To convince you that the data have really been transferred to the GPU memory, I'll transfer it back into a new empty float-array:

(def roundtrip-array (float-array 256))
(enq-read! queue gpu-array roundtrip-array)

(take 12 roundtrip-array)

0.0

1.0

2.0

3.0

4.0

5.0

6.0

7.0

8.0

9.0

10.0

11.0

Now you believe me the data is on the GPU!

Compute something already!

Both OpenCL and CUDA kernels are based on C, with some additional parallel programming additions. Here's the OpenCL version of the mul10 kernel.

__kernel void mul10(__global float *a) {
    int i = get_global_id(0);
    a[i] = a[i] * 10.0f;
};

The host code:

(def kernel-source
      "__kernel void mul10(__global float *a) {
         int i = get_global_id(0);
         a[i] = a[i] * 10.0f;
       };")


(def hello-program (build-program! (program-with-source ctx [kernel-source])))
(def mul10 (kernel hello-program "mul10"))
(def result (float-array 256))
(set-arg! mul10 0 gpu-array)
(enq-kernel! queue mul10 (work-size-1d 256))
(enq-read! queue gpu-array result)

(take 12 result)

0.0

10.0

20.0

30.0

40.0

50.0

60.0

70.0

80.0

90.0

100.0

110.0

Each element of our array has been multiplied by 10! Cheers!

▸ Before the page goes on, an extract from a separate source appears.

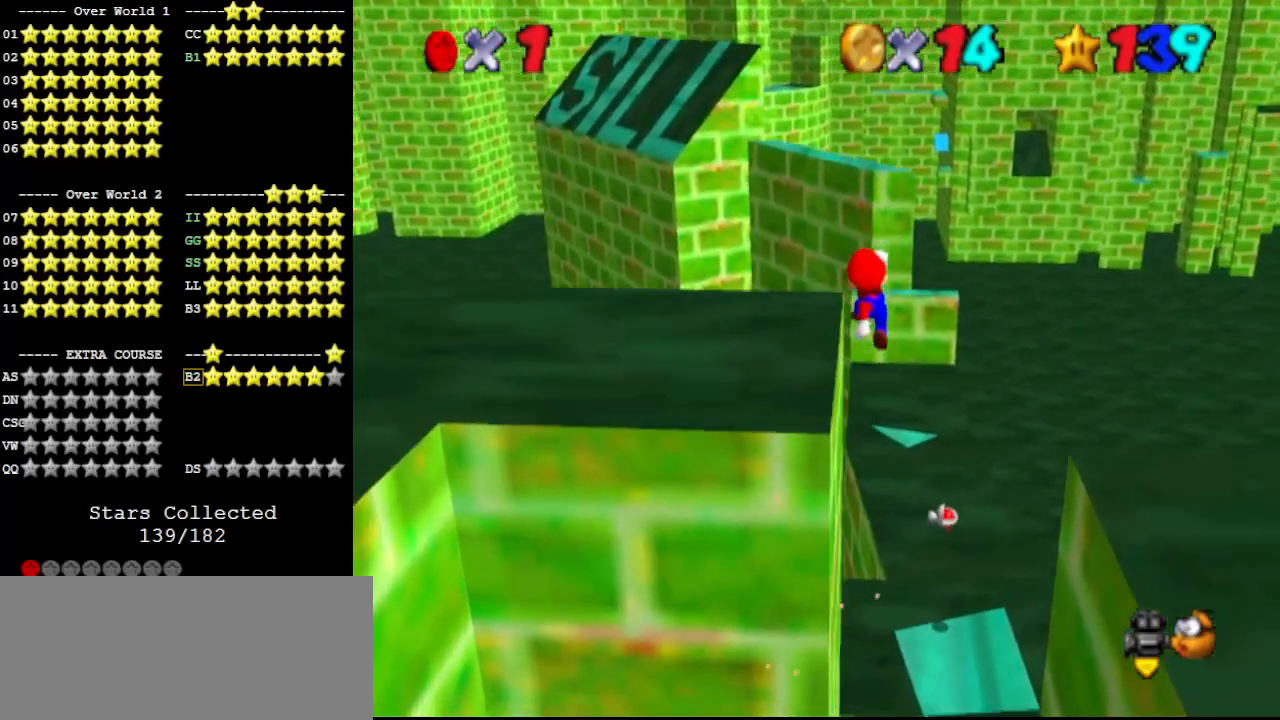
{"buttons": [], "left_stick": "up-right", "events": [[100, "A", "up"]]}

Keep the environment clean!

OpenCL also requires that we take care of the loose ends:

(require '[uncomplicate.commons.core :refer :all])

(release gpu-array)
(release hello-program)
(release queue)
(release ctx)

What follows next

We've seen that working in OpenCL is similar to CUDA programming. Next, we will explore each of the steps we've done in more detail. I know that you are most interested in kernels and algorithms, but contexts, platforms, memory, and streams is what we should get a firm grasp on first. Please be patient, it is for a good reason.